Außerdem drohen Volkswagen auch noch Sammelklagen von US-Autokäufern, Aktionären und vor Strafgerichten. In Deutschland bereiten Anleger Klagen vor, in den USA hat das Justizministerium Medienberichten zufolge strafrechtliche Ermittlungen gegen VW eingeleitet. Bei Verurteilungen kommen weitere Milliardenausgaben auf VW zu. Hinzu kommen Kosten für die Rücknahme unverkäuflicher Fahrzeuge in den USA. VW hatten den Verkauf seiner Dieselautos in den USA umgehend gestoppt.

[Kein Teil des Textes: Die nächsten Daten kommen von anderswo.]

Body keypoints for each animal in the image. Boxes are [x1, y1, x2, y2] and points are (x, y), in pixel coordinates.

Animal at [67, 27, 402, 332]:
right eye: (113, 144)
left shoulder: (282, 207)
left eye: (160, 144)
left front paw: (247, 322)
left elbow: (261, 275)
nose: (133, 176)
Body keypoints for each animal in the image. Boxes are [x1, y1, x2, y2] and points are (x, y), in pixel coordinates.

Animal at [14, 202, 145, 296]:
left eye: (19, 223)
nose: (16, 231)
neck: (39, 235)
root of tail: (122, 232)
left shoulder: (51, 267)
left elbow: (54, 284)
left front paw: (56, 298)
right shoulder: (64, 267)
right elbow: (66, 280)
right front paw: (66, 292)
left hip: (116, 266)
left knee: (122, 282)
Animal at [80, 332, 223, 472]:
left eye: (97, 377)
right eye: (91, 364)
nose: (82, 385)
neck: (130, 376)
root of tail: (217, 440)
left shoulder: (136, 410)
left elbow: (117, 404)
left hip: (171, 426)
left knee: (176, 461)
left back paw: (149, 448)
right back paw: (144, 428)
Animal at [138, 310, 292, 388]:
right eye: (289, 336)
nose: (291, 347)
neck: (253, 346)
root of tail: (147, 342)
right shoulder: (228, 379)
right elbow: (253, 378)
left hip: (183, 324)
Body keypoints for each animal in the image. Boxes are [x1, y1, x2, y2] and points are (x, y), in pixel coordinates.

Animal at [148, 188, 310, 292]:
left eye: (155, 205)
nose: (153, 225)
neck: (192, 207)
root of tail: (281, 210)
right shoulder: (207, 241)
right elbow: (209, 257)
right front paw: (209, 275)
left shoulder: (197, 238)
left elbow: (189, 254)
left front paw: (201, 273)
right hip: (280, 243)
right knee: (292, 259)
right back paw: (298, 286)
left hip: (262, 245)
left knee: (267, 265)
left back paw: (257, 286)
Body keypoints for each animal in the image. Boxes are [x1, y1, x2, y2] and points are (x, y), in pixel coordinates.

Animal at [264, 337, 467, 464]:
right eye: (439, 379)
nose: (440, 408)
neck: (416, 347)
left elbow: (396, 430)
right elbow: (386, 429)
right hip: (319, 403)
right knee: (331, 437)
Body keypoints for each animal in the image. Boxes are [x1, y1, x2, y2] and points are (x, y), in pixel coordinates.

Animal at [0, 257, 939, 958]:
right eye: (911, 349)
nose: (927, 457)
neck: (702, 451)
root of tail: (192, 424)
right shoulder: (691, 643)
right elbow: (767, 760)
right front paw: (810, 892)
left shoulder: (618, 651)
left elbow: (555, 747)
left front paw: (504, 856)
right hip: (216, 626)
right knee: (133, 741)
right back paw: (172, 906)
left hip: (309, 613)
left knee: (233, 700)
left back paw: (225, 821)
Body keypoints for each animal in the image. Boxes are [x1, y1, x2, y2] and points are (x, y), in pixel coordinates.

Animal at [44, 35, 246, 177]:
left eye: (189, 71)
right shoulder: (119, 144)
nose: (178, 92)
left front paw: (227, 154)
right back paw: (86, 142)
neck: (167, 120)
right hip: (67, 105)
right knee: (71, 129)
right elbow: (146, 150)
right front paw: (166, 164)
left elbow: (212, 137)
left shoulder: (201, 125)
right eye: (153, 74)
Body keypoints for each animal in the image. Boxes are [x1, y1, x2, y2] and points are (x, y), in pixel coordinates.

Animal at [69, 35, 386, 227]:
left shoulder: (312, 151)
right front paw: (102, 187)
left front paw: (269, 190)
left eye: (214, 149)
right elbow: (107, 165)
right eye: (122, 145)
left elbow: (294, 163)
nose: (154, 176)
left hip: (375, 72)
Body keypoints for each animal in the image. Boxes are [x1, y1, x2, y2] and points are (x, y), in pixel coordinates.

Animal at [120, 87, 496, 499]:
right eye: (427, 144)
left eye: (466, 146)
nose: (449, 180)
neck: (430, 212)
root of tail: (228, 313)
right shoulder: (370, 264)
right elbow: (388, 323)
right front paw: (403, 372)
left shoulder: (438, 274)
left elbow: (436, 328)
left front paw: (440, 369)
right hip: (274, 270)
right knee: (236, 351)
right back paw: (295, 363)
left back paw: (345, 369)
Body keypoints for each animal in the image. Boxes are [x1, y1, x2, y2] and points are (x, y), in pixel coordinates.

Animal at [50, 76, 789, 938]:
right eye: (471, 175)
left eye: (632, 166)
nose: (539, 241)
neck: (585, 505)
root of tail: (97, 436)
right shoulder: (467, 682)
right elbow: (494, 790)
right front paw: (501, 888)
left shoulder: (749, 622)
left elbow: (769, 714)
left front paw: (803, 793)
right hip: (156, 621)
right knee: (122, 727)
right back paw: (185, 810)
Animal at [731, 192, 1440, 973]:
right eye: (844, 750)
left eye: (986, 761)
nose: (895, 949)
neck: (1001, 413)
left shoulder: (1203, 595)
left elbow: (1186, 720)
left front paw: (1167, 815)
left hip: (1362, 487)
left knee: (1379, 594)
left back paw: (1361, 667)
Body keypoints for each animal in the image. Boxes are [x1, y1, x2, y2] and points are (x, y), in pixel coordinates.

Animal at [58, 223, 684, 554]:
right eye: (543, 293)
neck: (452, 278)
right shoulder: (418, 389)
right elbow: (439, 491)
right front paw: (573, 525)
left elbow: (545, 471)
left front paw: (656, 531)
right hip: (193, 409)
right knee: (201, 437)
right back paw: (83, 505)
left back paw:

Zudem, so das Analysehaus Kepler Cheuvreux, dürfte es Jahre dauern, bis VW den Imageschaden ausbügeln kann und das Verbrauchervertrauen zurückgewinnt. Bis alle Fakten bekannt, die Kosten abschätzbar und die unvermeidlichen Umsatzeinbußen bezifferbar sind und zudem der Aktienkurs seinen Boden gefunden hat, ist die Aktie hochriskant - und auch bei einem Kurs von 100 Euro kein Kauf für den langfristig orientierten Anleger, der nur ein begrenztes Verlustrisiko eingehen möchte. Derzeit ist das Papier zu diesem Preis eher etwas für Zocker.
Wer weiter an die Wolfsburger glaubt, sollte mit dem Kauf der Aktie auf jeden Fall noch warten. Sie mag zwar günstig erscheinen, aber derzeit ist sie wie ein Fallbeil.
Und eine alte Börsenweisheit besagt: Greife nie in ein fallendes Messer.